• **What the task asks**:
When you answer, give every record back exactly as written.

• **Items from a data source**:
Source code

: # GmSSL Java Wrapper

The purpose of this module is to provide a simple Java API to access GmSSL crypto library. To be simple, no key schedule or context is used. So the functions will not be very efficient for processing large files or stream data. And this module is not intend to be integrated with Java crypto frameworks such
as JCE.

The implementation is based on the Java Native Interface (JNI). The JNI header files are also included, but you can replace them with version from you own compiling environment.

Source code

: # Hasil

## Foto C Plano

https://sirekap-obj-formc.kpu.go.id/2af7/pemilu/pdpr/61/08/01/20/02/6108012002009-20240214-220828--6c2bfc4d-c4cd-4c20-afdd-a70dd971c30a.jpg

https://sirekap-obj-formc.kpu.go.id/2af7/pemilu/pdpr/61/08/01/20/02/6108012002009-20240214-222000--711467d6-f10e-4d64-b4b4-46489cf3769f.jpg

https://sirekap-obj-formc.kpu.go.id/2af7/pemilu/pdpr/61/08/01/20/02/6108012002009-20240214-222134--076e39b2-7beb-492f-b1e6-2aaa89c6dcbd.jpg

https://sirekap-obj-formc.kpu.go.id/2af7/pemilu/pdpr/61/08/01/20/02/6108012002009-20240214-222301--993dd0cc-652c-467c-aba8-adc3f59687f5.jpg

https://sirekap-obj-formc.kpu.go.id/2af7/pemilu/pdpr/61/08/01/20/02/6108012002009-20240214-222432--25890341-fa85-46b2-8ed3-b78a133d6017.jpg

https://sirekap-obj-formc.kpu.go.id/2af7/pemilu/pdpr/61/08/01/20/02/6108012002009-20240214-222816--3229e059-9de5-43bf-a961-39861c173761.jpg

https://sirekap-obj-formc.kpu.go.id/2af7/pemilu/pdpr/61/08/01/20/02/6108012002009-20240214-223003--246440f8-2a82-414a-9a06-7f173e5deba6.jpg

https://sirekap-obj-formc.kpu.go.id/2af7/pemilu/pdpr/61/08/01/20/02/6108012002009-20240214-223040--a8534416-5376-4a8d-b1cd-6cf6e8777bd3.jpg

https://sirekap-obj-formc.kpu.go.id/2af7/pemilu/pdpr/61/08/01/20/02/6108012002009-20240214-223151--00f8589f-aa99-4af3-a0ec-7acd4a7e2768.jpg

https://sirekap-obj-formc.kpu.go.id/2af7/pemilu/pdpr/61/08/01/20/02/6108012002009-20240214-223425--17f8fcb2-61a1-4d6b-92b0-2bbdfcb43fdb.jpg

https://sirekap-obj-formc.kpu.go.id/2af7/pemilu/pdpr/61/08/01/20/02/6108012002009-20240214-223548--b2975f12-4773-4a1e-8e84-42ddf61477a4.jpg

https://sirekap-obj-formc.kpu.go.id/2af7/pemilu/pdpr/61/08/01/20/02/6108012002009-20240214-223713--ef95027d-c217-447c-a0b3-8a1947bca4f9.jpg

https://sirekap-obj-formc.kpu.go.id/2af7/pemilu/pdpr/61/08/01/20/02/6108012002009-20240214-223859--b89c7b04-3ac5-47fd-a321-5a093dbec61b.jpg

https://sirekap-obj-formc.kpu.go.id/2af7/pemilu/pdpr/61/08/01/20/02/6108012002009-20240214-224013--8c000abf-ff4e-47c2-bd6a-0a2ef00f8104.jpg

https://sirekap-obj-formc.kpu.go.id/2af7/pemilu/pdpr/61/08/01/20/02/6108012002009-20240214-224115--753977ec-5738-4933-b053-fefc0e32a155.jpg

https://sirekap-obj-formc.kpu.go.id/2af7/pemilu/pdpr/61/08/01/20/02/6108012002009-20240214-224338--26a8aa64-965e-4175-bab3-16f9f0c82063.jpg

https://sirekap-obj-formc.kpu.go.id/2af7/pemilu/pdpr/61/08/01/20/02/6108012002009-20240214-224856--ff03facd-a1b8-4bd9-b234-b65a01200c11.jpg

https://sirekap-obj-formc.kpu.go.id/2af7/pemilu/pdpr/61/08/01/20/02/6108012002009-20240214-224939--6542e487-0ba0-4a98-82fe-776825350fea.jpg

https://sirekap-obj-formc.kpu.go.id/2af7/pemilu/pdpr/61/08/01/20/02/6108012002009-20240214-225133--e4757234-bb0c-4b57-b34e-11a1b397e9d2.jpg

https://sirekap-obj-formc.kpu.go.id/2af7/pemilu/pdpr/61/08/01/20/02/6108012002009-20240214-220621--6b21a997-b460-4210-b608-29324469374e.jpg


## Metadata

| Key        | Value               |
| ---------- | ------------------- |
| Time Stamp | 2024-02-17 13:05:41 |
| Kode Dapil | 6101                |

• **Exercise response**:
Source code

: # GmSSL Java Wrapper

The purpose of this module is to provide a simple Java API to access GmSSL crypto library. To be simple, no key schedule or context is used. So the functions will not be very efficient for processing large files or stream data. And this module is not intend to be integrated with Java crypto frameworks such
as JCE.

The implementation is based on the Java Native Interface (JNI). The JNI header files are also included, but you can replace them with version from you own compiling environment.

Source code

: # Hasil

## Foto C Plano

https://sirekap-obj-formc.kpu.go.id/2af7/pemilu/pdpr/61/08/01/20/02/6108012002009-20240214-220828--6c2bfc4d-c4cd-4c20-afdd-a70dd971c30a.jpg

https://sirekap-obj-formc.kpu.go.id/2af7/pemilu/pdpr/61/08/01/20/02/6108012002009-20240214-222000--711467d6-f10e-4d64-b4b4-46489cf3769f.jpg

https://sirekap-obj-formc.kpu.go.id/2af7/pemilu/pdpr/61/08/01/20/02/6108012002009-20240214-222134--076e39b2-7beb-492f-b1e6-2aaa89c6dcbd.jpg

https://sirekap-obj-formc.kpu.go.id/2af7/pemilu/pdpr/61/08/01/20/02/6108012002009-20240214-222301--993dd0cc-652c-467c-aba8-adc3f59687f5.jpg

https://sirekap-obj-formc.kpu.go.id/2af7/pemilu/pdpr/61/08/01/20/02/6108012002009-20240214-222432--25890341-fa85-46b2-8ed3-b78a133d6017.jpg

https://sirekap-obj-formc.kpu.go.id/2af7/pemilu/pdpr/61/08/01/20/02/6108012002009-20240214-222816--3229e059-9de5-43bf-a961-39861c173761.jpg

https://sirekap-obj-formc.kpu.go.id/2af7/pemilu/pdpr/61/08/01/20/02/6108012002009-20240214-223003--246440f8-2a82-414a-9a06-7f173e5deba6.jpg

https://sirekap-obj-formc.kpu.go.id/2af7/pemilu/pdpr/61/08/01/20/02/6108012002009-20240214-223040--a8534416-5376-4a8d-b1cd-6cf6e8777bd3.jpg

https://sirekap-obj-formc.kpu.go.id/2af7/pemilu/pdpr/61/08/01/20/02/6108012002009-20240214-223151--00f8589f-aa99-4af3-a0ec-7acd4a7e2768.jpg

https://sirekap-obj-formc.kpu.go.id/2af7/pemilu/pdpr/61/08/01/20/02/6108012002009-20240214-223425--17f8fcb2-61a1-4d6b-92b0-2bbdfcb43fdb.jpg

https://sirekap-obj-formc.kpu.go.id/2af7/pemilu/pdpr/61/08/01/20/02/6108012002009-20240214-223548--b2975f12-4773-4a1e-8e84-42ddf61477a4.jpg

https://sirekap-obj-formc.kpu.go.id/2af7/pemilu/pdpr/61/08/01/20/02/6108012002009-20240214-223713--ef95027d-c217-447c-a0b3-8a1947bca4f9.jpg

https://sirekap-obj-formc.kpu.go.id/2af7/pemilu/pdpr/61/08/01/20/02/6108012002009-20240214-223859--b89c7b04-3ac5-47fd-a321-5a093dbec61b.jpg

https://sirekap-obj-formc.kpu.go.id/2af7/pemilu/pdpr/61/08/01/20/02/6108012002009-20240214-224013--8c000abf-ff4e-47c2-bd6a-0a2ef00f8104.jpg

https://sirekap-obj-formc.kpu.go.id/2af7/pemilu/pdpr/61/08/01/20/02/6108012002009-20240214-224115--753977ec-5738-4933-b053-fefc0e32a155.jpg

https://sirekap-obj-formc.kpu.go.id/2af7/pemilu/pdpr/61/08/01/20/02/6108012002009-20240214-224338--26a8aa64-965e-4175-bab3-16f9f0c82063.jpg

https://sirekap-obj-formc.kpu.go.id/2af7/pemilu/pdpr/61/08/01/20/02/6108012002009-20240214-224856--ff03facd-a1b8-4bd9-b234-b65a01200c11.jpg

https://sirekap-obj-formc.kpu.go.id/2af7/pemilu/pdpr/61/08/01/20/02/6108012002009-20240214-224939--6542e487-0ba0-4a98-82fe-776825350fea.jpg

https://sirekap-obj-formc.kpu.go.id/2af7/pemilu/pdpr/61/08/01/20/02/6108012002009-20240214-225133--e4757234-bb0c-4b57-b34e-11a1b397e9d2.jpg

https://sirekap-obj-formc.kpu.go.id/2af7/pemilu/pdpr/61/08/01/20/02/6108012002009-20240214-220621--6b21a997-b460-4210-b608-29324469374e.jpg


## Metadata

| Key        | Value               |
| ---------- | ------------------- |
| Time Stamp | 2024-02-17 13:05:41 |
| Kode Dapil | 6101                |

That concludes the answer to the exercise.